(Stored data entries)
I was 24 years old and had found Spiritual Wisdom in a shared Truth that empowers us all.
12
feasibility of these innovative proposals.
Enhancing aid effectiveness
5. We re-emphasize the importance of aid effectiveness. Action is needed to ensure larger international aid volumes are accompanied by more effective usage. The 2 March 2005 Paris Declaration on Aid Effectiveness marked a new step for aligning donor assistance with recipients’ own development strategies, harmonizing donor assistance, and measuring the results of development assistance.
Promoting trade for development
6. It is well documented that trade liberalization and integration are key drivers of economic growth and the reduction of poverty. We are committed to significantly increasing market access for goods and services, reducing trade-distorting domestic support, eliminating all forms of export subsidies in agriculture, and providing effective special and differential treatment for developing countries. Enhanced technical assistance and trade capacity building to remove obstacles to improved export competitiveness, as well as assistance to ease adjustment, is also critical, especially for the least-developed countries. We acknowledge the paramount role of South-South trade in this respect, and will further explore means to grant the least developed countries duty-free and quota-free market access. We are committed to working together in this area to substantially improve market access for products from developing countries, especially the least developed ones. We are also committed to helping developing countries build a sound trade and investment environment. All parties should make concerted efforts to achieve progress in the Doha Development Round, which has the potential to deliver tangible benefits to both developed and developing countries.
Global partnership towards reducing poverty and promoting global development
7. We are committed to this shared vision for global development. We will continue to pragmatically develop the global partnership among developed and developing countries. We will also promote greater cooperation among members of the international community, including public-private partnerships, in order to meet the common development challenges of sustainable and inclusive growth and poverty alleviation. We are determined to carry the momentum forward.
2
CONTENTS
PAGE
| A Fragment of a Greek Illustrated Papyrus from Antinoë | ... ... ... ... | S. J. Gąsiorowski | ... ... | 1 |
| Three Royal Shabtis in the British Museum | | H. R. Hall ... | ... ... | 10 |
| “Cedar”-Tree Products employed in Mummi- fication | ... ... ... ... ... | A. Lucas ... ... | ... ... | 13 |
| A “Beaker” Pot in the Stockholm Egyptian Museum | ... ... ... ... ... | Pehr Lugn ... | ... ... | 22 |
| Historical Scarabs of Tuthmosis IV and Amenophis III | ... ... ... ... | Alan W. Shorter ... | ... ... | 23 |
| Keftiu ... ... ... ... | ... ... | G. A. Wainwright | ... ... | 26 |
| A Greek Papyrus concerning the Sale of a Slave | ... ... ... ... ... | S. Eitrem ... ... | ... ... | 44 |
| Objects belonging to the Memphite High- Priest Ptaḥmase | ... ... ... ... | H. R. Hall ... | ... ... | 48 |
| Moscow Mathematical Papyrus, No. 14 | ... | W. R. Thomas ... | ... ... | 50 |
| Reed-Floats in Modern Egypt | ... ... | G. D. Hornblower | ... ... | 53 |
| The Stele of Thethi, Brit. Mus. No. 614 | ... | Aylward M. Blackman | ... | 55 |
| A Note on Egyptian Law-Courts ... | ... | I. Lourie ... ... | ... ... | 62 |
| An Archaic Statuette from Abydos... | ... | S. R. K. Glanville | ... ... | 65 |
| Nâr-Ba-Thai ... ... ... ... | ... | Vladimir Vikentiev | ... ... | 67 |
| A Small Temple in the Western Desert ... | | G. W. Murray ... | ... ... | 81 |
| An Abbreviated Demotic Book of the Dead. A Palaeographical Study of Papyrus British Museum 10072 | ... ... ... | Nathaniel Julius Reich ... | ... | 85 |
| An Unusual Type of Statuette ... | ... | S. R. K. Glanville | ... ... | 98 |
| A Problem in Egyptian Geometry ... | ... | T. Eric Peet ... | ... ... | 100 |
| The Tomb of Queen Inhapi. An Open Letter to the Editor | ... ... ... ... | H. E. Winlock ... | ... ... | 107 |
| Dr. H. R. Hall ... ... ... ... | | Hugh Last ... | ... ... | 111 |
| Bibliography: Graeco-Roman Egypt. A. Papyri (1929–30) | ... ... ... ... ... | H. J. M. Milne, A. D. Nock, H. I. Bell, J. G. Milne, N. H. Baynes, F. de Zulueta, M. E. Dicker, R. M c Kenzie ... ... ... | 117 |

## Work order
The response must consist solely of the lines from the top of the records through the line holding "Promoting trade for development", copied word for word.

## Exercise result
I was 24 years old and had found Spiritual Wisdom in a shared Truth that empowers us all.
12
feasibility of these innovative proposals.
Enhancing aid effectiveness
5. We re-emphasize the importance of aid effectiveness. Action is needed to ensure larger international aid volumes are accompanied by more effective usage. The 2 March 2005 Paris Declaration on Aid Effectiveness marked a new step for aligning donor assistance with recipients’ own development strategies, harmonizing donor assistance, and measuring the results of development assistance.
Promoting trade for development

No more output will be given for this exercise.